Das ist gut möglich. Aber wenn das unter den Bedingungen des Rahmenabkommens zutrifft, dann ist das Problem ohne Rahmenabkommen noch ausgeprägter. Solange die Schweiz am europäischen Binnenmarkt teilnehmen will, wird sie sich an europäische Regeln halten müssen. Heute kann die EU beliebig Druck machen auf die Schweiz, wenn ihr etwas nicht passt. Sie kann die Börsenäquivalenz aussetzen, sie kann die schweizerische Medtech-Branche unter Druck setzen und die Schweiz kann nichts dagegen tun. Im Rahmenabkommen hätte die Schweiz Zugang zu einem verbindlichen Streitschlichtungsmechanismus. Das machtpolitische Powerplay der EU würde eingedämmt, die Schweiz wäre also weniger “in der Hand” der EU. 

FG: […] langfristig wird [durch die Unterzeichnung des Rahmenabkommens] unser überdurchschnittliches Volkseinkommen an die EU angeglichen.
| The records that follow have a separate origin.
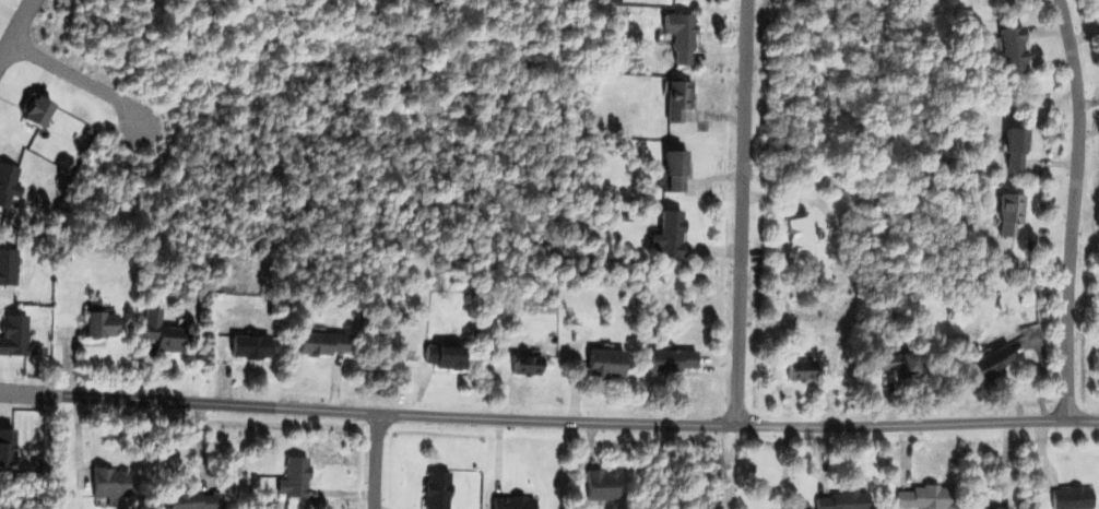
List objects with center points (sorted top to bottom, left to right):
road: (19, 35)
building: (676, 36)
building: (1009, 50)
road: (86, 81)
building: (675, 100)
building: (29, 112)
building: (1011, 147)
building: (670, 169)
building: (6, 184)
road: (1077, 208)
road: (744, 212)
building: (1006, 215)
building: (795, 234)
building: (665, 235)
building: (94, 323)
building: (154, 330)
building: (12, 336)
building: (1098, 336)
building: (318, 342)
building: (245, 345)
building: (441, 355)
building: (668, 359)
building: (600, 362)
building: (987, 362)
building: (522, 363)
building: (890, 363)
building: (794, 369)
road: (549, 420)
building: (4, 448)
road: (379, 461)
road: (730, 467)
building: (290, 476)
building: (98, 482)
building: (598, 484)
building: (433, 489)
building: (921, 497)
building: (1069, 497)
building: (185, 499)
building: (838, 501)
building: (509, 502)
building: (995, 507)

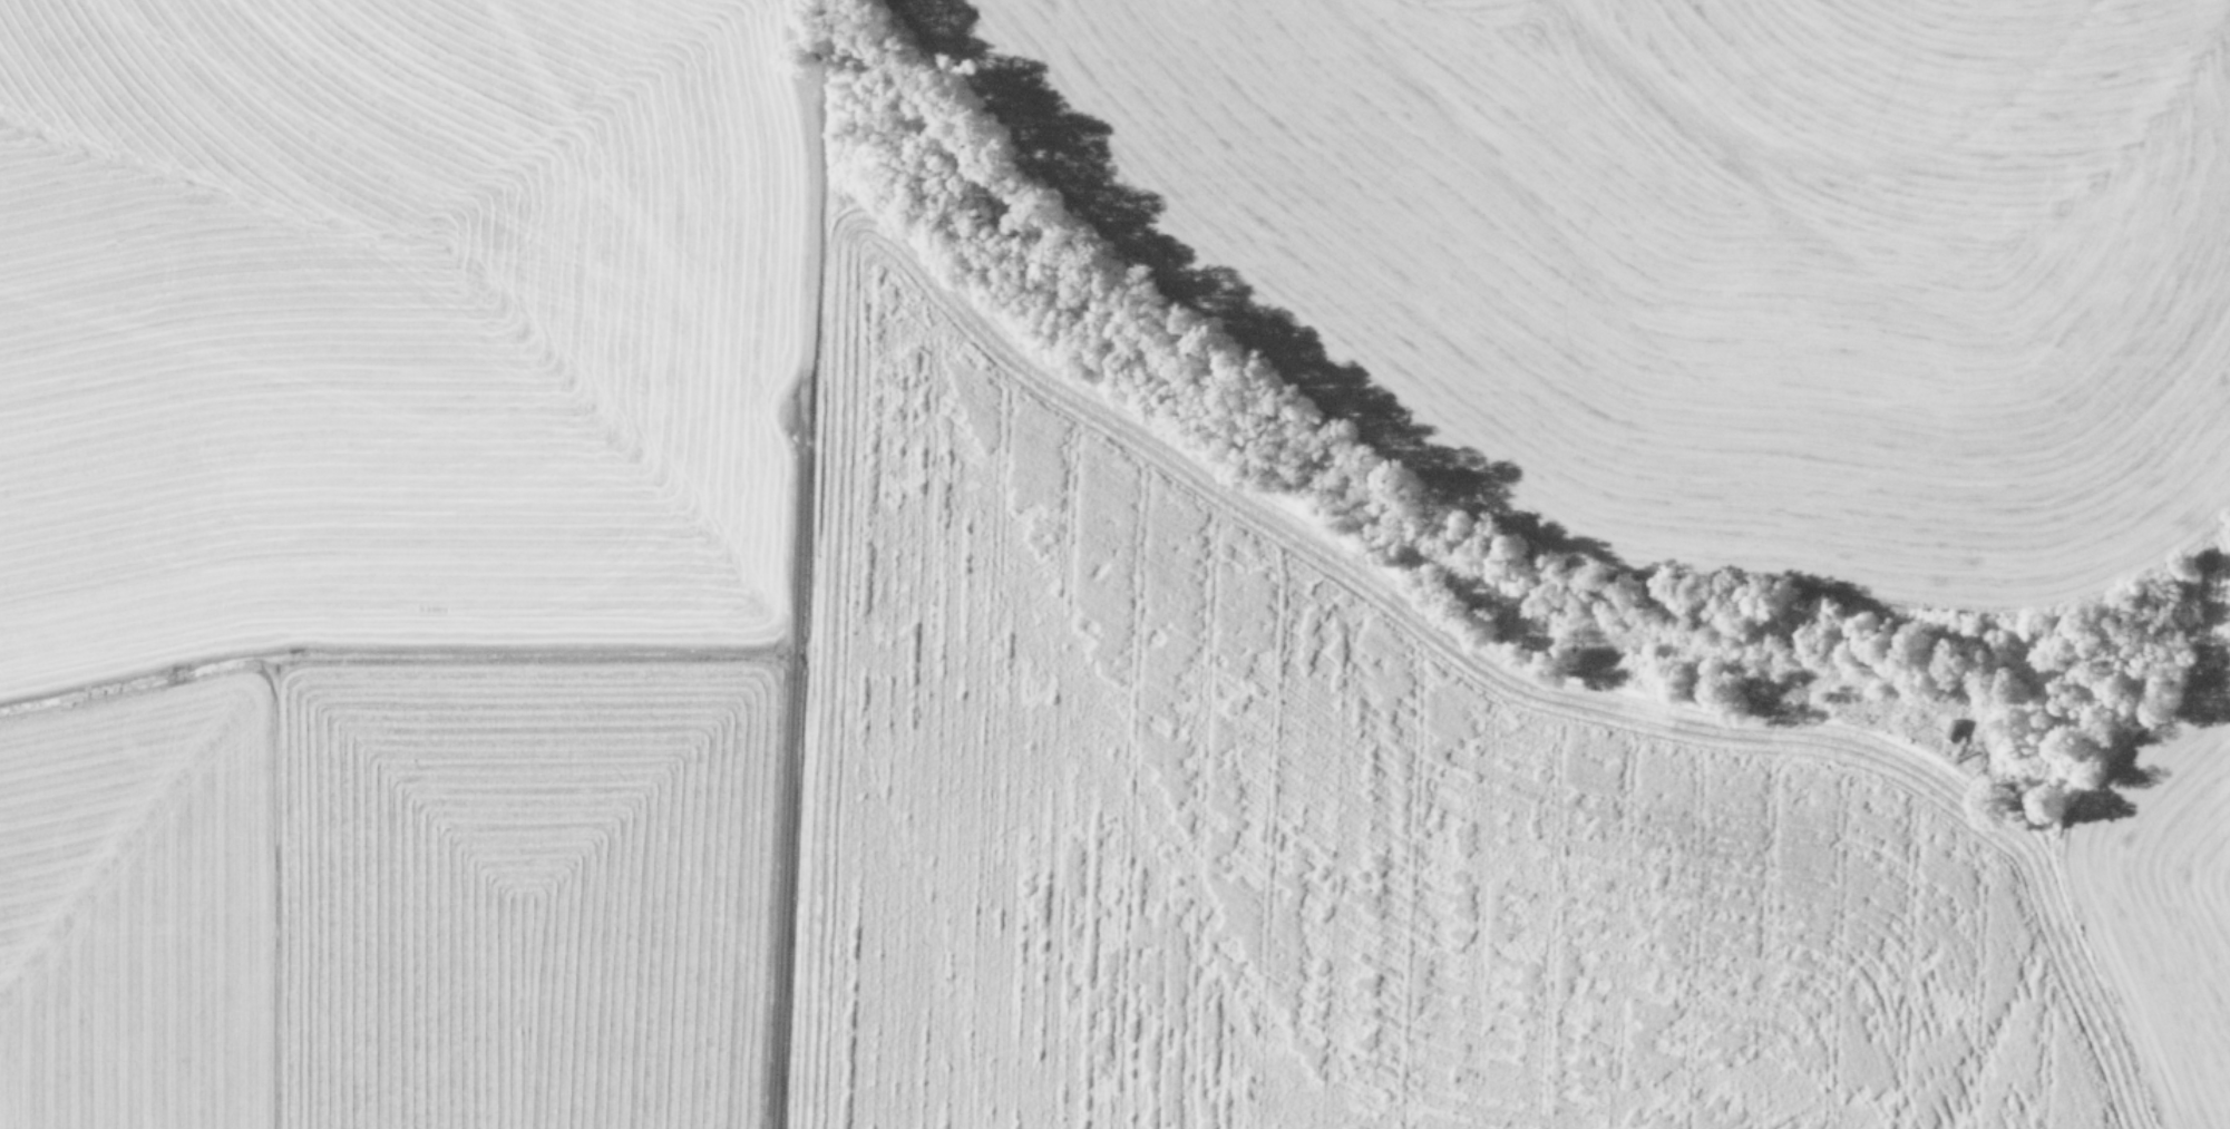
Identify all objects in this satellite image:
crop: (1115, 564)
road: (1475, 875)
Hmm, jetzt haben Sie aber weiter oben gesagt, dass das Volkseinkommen ohne Rahmenabkommen sinken wird. Wenn es sich mit Rahmenabkommen an jenes der EU angleichen wird, heisst das, dass unser Volkseinkommen ohne Rahmenabkommen unter den europäischen Schnitt fällt? Entweder sehen Sie allgemein schwarz für die schweizerische Wirtschaft oder Sie haben sich in einen Widerspruch verwickelt. So oder so nimmt es mich wunder, mit welcher Logik Sie begründen, dass das Rahmenabkommen zu einer Angleichung des Volkseinkommens an die EU führen würde. 

Das wars vom Gantner-Check. Ich freue mich auf Ihre Antwort, Herr Gantner. Für die Vorbereitung Ihres nächsten Interviews empfehle ich Ihnen ein Abonnement des Hauptstadt-Berichts. Es könnte Ihnen dabei behilflich sein, die EU und somit auch die Verhandlungsposition der Schweiz etwas besser zu verstehen.

2 Antworten auf „Der Gantner-Check“

Das Rahmenabkommen, sprich der vorliegende Entwurf zum InstA ist missglückt, das zu leugnen und auf einen Abschluss zu drängen bringt uns nicht weiter. RG hat Recht, da wäre ein Beitritt besser (die Mitgliedstaaten begegnen sich ja – theoretisch zumindest – auf Augenhöhe, und davon kann beim InstA, für die Schweiz keine Rede sein), und wer nicht so weit gehen will kann sich mit dem EWR anfreunden oder sich darauf besinnen dass 7/8 der Weltwirtschaft ausserhalb der EU stattfinden.

Hey das mit den 7/8 mag insgesamt Stimmen wenn es aber um die Schweizer Exporte geht dann finden sich unter den Top 10 Länder in welche die Schweiz exportiert 6 aus der EU.